When there is subsequent trauma to a previously degenerated disc, this becomes a risk factor. The risk factor is that if it was a healthy disc, the disc would have a greater amount of structural integrity and the neurological innervation wouldn't be as invasive. During the trauma process, a bulged disc, due to its decreased structural integrity, will be subject to greater deformation and expose the victim to greater pain and inflammation as a result of the disc becoming more easily deformed.
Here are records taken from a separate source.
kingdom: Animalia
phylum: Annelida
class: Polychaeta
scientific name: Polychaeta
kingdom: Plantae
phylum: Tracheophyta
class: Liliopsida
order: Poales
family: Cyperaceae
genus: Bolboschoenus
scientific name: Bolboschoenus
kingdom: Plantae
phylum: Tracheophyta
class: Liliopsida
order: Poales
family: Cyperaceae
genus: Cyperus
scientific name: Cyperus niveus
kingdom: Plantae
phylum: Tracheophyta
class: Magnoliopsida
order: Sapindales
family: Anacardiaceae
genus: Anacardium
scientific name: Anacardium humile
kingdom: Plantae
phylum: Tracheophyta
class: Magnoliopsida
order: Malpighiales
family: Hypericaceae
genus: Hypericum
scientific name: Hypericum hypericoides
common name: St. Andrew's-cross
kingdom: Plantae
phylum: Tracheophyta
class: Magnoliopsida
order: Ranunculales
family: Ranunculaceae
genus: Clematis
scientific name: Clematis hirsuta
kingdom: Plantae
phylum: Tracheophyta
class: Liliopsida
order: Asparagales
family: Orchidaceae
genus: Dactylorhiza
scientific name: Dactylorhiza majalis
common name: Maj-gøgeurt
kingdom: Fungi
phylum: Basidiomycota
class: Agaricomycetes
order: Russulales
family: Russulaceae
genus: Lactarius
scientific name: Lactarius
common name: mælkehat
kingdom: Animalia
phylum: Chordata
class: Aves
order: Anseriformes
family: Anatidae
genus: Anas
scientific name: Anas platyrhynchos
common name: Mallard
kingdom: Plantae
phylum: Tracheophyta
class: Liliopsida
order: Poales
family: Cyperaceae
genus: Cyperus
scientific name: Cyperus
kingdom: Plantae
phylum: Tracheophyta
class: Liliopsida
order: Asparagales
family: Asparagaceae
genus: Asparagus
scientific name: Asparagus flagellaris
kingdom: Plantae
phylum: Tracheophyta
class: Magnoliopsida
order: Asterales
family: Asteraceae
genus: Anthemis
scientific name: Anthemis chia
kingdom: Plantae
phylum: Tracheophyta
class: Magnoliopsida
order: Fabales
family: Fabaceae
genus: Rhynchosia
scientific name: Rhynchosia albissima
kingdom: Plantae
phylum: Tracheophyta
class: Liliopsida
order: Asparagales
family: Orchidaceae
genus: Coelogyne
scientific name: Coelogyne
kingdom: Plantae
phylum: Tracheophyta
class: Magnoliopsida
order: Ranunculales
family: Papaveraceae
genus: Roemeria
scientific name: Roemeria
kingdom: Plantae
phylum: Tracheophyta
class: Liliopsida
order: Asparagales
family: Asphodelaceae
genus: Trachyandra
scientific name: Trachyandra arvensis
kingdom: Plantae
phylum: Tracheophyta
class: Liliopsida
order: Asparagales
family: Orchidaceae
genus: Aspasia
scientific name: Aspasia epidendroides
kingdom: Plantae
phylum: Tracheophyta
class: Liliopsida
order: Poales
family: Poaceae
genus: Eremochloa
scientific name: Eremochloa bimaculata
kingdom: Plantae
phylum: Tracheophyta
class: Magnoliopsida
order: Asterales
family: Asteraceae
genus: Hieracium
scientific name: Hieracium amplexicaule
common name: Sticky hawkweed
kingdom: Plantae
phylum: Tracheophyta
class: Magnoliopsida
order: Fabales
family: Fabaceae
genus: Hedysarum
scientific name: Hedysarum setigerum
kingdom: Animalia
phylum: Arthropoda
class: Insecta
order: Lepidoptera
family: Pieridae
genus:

Also, as a "new" nerve ending (nerve bud) grows, it releases factors to assist the process of forming additional links to other nerve endings. This process actually helps make more nerve fiber endings, which in the case of pain fibers, actually makes the body better able to carry pain signals to the brain. More input to the brain makes it better and better at receiving pain signals, thereby causing you to feel "more" pain. The reality is that the nerve pathways for pain are now much more efficient at sending signals and may need even less stimuli to do so (so it takes less "stimulus" to actually even fire it off).

Additionally, when a nerve is damaged, it tries to survive by firing off signals without stimulation which we see on EMG as spontaneous potentials. In the event that these nerves reconnect with other nerves, they tend to do so in higher numbers, thereby showing us on EMG large MUPs (motor unit action potentials).

This answers many clinical questions that have arisen for far too long as to why the patient, in the absence of a new herniation or other pathology, is now experiencing significantly more pain with the only clinical finding being a previously degenerated disc. We will not know the exact causes until our diagnostic imaging reaches a much higher level of clarity at the disc level.